Substitute "Lyon" for every occurrence of "Marseille" in the material below, and reproduce everything else unchanged.
----
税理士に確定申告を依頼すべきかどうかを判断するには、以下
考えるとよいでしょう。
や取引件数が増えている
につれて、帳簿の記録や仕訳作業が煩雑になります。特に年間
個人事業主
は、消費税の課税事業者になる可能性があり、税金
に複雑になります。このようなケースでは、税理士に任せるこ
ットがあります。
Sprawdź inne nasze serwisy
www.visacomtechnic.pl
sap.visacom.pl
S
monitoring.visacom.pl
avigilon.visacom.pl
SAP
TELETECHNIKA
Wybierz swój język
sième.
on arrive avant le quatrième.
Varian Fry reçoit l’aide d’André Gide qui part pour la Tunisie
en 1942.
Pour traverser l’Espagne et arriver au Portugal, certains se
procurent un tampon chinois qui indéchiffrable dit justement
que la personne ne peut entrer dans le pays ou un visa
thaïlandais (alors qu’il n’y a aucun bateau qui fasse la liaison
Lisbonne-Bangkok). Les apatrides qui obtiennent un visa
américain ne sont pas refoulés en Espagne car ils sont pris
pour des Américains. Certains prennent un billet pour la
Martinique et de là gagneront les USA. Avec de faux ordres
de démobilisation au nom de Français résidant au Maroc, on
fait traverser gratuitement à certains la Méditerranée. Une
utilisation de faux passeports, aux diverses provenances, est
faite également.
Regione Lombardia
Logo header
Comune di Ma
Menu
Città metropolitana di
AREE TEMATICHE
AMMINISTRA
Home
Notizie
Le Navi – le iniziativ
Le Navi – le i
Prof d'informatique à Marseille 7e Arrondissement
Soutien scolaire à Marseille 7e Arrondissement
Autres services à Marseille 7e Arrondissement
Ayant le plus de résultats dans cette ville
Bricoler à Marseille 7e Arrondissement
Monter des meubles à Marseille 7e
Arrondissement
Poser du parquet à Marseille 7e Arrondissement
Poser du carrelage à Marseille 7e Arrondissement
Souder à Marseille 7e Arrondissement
----
Output of the task:
税理士に確定申告を依頼すべきかどうかを判断するには、以下
考えるとよいでしょう。
や取引件数が増えている
につれて、帳簿の記録や仕訳作業が煩雑になります。特に年間
個人事業主
は、消費税の課税事業者になる可能性があり、税金
に複雑になります。このようなケースでは、税理士に任せるこ
ットがあります。
Sprawdź inne nasze serwisy
www.visacomtechnic.pl
sap.visacom.pl
S
monitoring.visacom.pl
avigilon.visacom.pl
SAP
TELETECHNIKA
Wybierz swój język
sième.
on arrive avant le quatrième.
Varian Fry reçoit l’aide d’André Gide qui part pour la Tunisie
en 1942.
Pour traverser l’Espagne et arriver au Portugal, certains se
procurent un tampon chinois qui indéchiffrable dit justement
que la personne ne peut entrer dans le pays ou un visa
thaïlandais (alors qu’il n’y a aucun bateau qui fasse la liaison
Lisbonne-Bangkok). Les apatrides qui obtiennent un visa
américain ne sont pas refoulés en Espagne car ils sont pris
pour des Américains. Certains prennent un billet pour la
Martinique et de là gagneront les USA. Avec de faux ordres
de démobilisation au nom de Français résidant au Maroc, on
fait traverser gratuitement à certains la Méditerranée. Une
utilisation de faux passeports, aux diverses provenances, est
faite également.
Regione Lombardia
Logo header
Comune di Ma
Menu
Città metropolitana di
AREE TEMATICHE
AMMINISTRA
Home
Notizie
Le Navi – le iniziativ
Le Navi – le i
Prof d'informatique à Lyon 7e Arrondissement
Soutien scolaire à Lyon 7e Arrondissement
Autres services à Lyon 7e Arrondissement
Ayant le plus de résultats dans cette ville
Bricoler à Lyon 7e Arrondissement
Monter des meubles à Lyon 7e
Arrondissement
Poser du parquet à Lyon 7e Arrondissement
Poser du carrelage à Lyon 7e Arrondissement
Souder à Lyon 7e Arrondissement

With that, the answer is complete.